Often runners who overpronate, causing excessive motion and making it difficult for the ankles to support when running, will experience ankle pain as they learn to run.
If you overpronate then your supporting ligaments and muscles will have to work overtime to keep you stable. The placement of each step will be slightly off-balance meaning that your foot will roll inward and the muscles can’t perform shock absorption correctly.
Treat Ankle Pain
Now for the part we all want to know, how can you help alleviate your ankle pain when you run?
No, not the delectable side dish. Rest, Ice, Compression, Elevation (RICE) is a recovery method used by many athletes. Especially when treating a sprained ankle.

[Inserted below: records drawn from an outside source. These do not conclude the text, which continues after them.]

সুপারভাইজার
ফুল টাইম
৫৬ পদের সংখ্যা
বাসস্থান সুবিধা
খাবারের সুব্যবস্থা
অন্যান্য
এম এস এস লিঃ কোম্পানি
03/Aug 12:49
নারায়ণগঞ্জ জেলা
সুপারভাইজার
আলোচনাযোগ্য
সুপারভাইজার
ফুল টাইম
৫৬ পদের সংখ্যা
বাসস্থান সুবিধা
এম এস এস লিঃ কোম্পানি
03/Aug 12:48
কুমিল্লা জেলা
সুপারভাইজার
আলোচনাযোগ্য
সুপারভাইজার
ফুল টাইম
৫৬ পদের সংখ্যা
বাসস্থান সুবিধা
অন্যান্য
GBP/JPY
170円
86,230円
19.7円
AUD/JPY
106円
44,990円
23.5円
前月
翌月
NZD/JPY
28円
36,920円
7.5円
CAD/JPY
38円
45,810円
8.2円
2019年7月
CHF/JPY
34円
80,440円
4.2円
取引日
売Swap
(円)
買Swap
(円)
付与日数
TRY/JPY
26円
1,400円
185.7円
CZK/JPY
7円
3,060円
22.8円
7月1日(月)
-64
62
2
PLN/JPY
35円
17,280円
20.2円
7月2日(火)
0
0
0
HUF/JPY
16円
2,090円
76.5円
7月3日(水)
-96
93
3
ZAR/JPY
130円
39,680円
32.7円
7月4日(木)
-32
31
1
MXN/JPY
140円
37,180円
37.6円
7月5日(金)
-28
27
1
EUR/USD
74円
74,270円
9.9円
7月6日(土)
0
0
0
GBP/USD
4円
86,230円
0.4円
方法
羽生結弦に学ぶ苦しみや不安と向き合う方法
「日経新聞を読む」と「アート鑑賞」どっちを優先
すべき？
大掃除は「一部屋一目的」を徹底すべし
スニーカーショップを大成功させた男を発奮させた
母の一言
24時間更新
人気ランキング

Non-steroidal anti-inflammatory medicines (NSAIDs) sold over-the-counter are excellent for relieving ankle pain brought on by running. Only take as prescribed as soon as you are aware of your injury (24-48 hours) to ensure they perform best.
By restricting the range of motion in your foot with a brace, supporting wrap, or protective boot can help with painful stress fractures and chronic ankle instability.
4. Physical Therapy
This may sound extreme but all it involves is performing a range of exercises which can help strengthen your ankles and feet. They will even help prevent future injuries. If your ankle is in a lot of pain, give it some time to heal before beginning your exercises.
5. Steroid Injections
This will involve gaining the approval of a medical professional. These potent anti-inflammatory medications are a source of some debate since scar tissue can form as a result.
However, it can be highly helpful at treating tendonitis and arthritis-related ankle discomfort when utilized as a one-time therapy approach.
If you are experiencing pain in your ankle when running, there may be something more serious than an innocent twinge. Especially if you are struggling to walk, run or bear weight on the injured joint.
It could just be as simple as strengthening your joints with some simple exercises such as ankle circles and calf raises. Or you may need some more serious treatment such as a protective cast.
As soon as you are aware of any pain in your ankle or foot you should begin the RICE recovery strategy. Rest, Ince, Compress and Elevate.
This will give your ankle time to reduce swelling, if there is any, and begin to heal on its own. You may even find using NSAIDs to help with the pain within the first 24-48 hours.
If the pain progresses or is continuous for an extended period of time, seek medical assistance!